Muitas empresas brasileiras que possuem valores de incentivos fiscais estaduais do Imposto sobre Circulação de Mercadorias e Serviços (ICMS) registrados contabilmente como Reserva de Incentivos Fiscais (na conta Reserva de Lucros), têm utilizado tais montantes para compor a base de cálculo para pagamento do Juros sobre Capital Próprio (JCP). A utilização do JCP pelas empresas para remunerar os acionistas pode trazer uma economia da tributação de até 34% do Imposto de Renda Pessoa Jurídica (IRPJ) e da Contribuição Social sobre o Lucro Líquido (CSLL). Contudo, segundo a KPMG, o impacto de bilhões de reais de economia aos contribuintes está chamando a atenção do Fisco.
Há autoridades fiscais interpretando que tais incentivos fiscais do ICMS somente poderão ser utilizados para absorção de prejuízos ou capitalização, conforme reza a legislação (caput do art. 30 da Lei nº 12.973, de 2014). Em caso de destinação diversa da prevista nesse dispositivo, ou seja, eventual distribuição de JCP com tais montantes, os mesmos devem ser tributados pela empresa pelo IRPJ e CSLL a razão de 34%, causando enormes prejuízos às empresas que se utilizaram desse instrumento para remunerar acionistas.
Muito embora não haja informações públicas sobre a quantidade de empresas que utilizaram esse recurso, em alguns casos os valores são muito expressivos, considerando que, no Brasil, há Estados que oferecem a renúncia de mais de 90% do ICMS devido e/ou financiado, como é o caso dos Estados do Espírito Santo e Goiás, respectivamente. Notícias publicadas recentemente relatam que o JCP está na mira do Ministério da Fazenda, sendo que, em pelo menos 43 empresas, os JCP representam 50% ou mais da remuneração oferecida aos acionistas, na média dos últimos cinco anos.

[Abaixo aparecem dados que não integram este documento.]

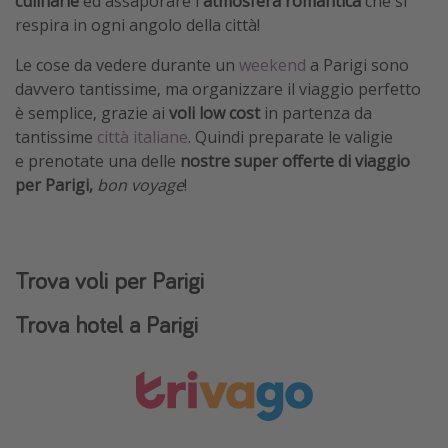
culinarie
ed assaporare l'
atmosfera romantica
che si
respira in ogni angolo della città!
Le cose da vedere durante un
weekend
a Parigi sono
davvero tantissime, ma organizzare il viaggio perfetto
è semplice, grazie ai
voli low cost
in partenza da
tantissime
città italiane
. Quindi preparate le valigie
e prenotate una delle
nostre super offerte di viaggio
per Parigi,
bon voyage
!
Trova voli per Parigi
Trova hotel a Parigi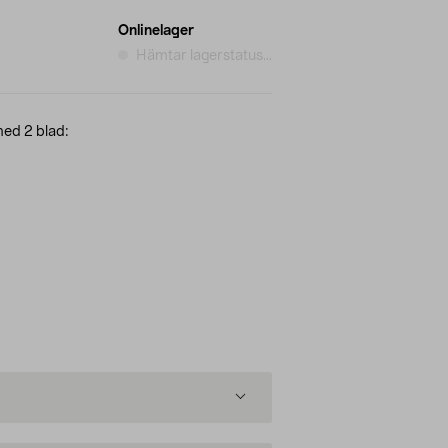
Onlinelager
Hämtar lagerstatus...
med 2 blad: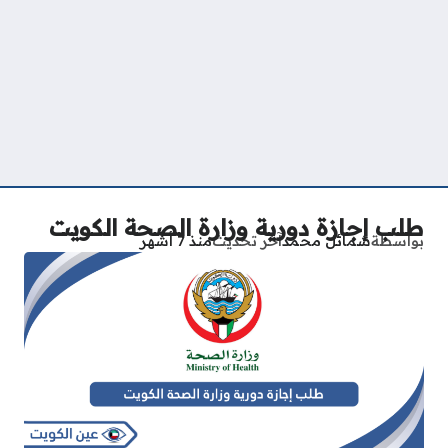
طلب إجازة دورية وزارة الصحة الكويت
بواسطة
شمائل محمد
آخر تحديث
منذ 7 أشهر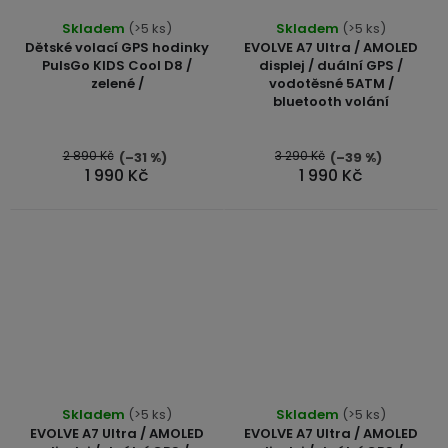
Průměrné
Skladem
(>5 ks)
Skladem
(>5 ks)
hodnocení
Dětské volací GPS hodinky
EVOLVE A7 Ultra / AMOLED
produktu
PulsGo KIDS Cool D8 /
displej / duální GPS /
zelené /
vodotěsné 5ATM /
je
bluetooth volání
5,0
z
5
2 890 Kč
3 290 Kč
(–31 %)
(–39 %)
1 990 Kč
1 990 Kč
hvězdiček.
Skladem
(>5 ks)
Skladem
(>5 ks)
EVOLVE A7 Ultra / AMOLED
EVOLVE A7 Ultra / AMOLED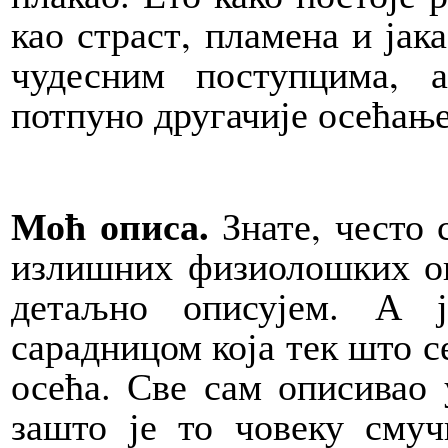
као страст, пламена и јак
чудесним поступцима,
потпуно другачије осећање
Моћ описа.
Знате, често 
излишних физиолошких оп
детаљно описујем. А 
сарадницом која тек што се
осећа. Све сам описивао 
зашто је то човеку сму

De acordo com Marcos Grigoleto, sócio da área de Impostos da KPMG no Brasil, “há previsão legal para que o valor dos juros pagos ou creditados pela pessoa jurídica, a título de JCP, possa ser imputado ao valor dos dividendos sem prejuízo de sua dedutibilidade no cálculo do IRPJ e da CSLL. Assim, muitas empresas se utilizam desse instrumento para complementar a distribuição de dividendos mínima determinada em contrato e/ou estatuto social”, afirma.
O sócio da KPMG alerta ainda que, “nesse cenário de inúmeras incertezas quanto à interpretação da legislação tributária, as empresas que nos últimos cinco anos adotaram o procedimento de incluir os incentivos ficais estaduais do ICMS na base de cálculo do JCP poderão ser requisitadas a prestar esclarecimentos as autoridades fiscais, devendo reunir bons argumentos de que atenderam todos os requisitos previstos em lei para distribuição dos JCP aos acionistas”, complementa.
O JCP é uma forma de remunerar sócios e acionistas que, via de regra, pode ser uma vantagem para a companhia no aspecto tributário, pois o valor da remuneração deve ser lançado como uma despesa, a qual será dedutível da base de cálculo do IRPJ e da CSLL. Numericamente, nesse caso, os contribuintes podem ter uma economia de 34% no valor de tributos a pagar sobre o montante distribuído. Por exemplo, se a empresa distribui R$ 1.000 como JCP, sua carga tributária sobre o lucro pode ficar até R$ 340 menor no período de distribuição, mesmo tendo ônus fiscal do recolhimento de 15% de Imposto de Renda Retido na Fonte (IRRF), que, por sua vez, reduziria a economia fiscal em 19%, em nosso exemplo para R$ 190 (R$ 340 – R$ 150 = R$ 190).
Segundo Grigoleto, há um limite a ser distribuído de JCP, que é calculado a partir da aplicação da TJLP sobre o patrimônio líquido no início do ano. Exemplificando com uma Taxa de Juros de Longo Prazo (TJLP) anual de 7%, aplicada sobre o patrimônio líquido da empresa de R$ 1.000.000,00, ela poderia distribuir R$ 70.000,00 na forma de JCP nesse exercício (observando para fins de dedutibilidade o limite de 50% do lucro líquido do exercício antes da dedução dos juros), e/ou 50% do somatório dos lucros acumulados e reservas de lucros. Sobre os R$ 70.000,00, a empresa teria uma economia fiscal de 34%, que, com recolhimento de 15% do IRRFonte, reduziria essa economia para 19%.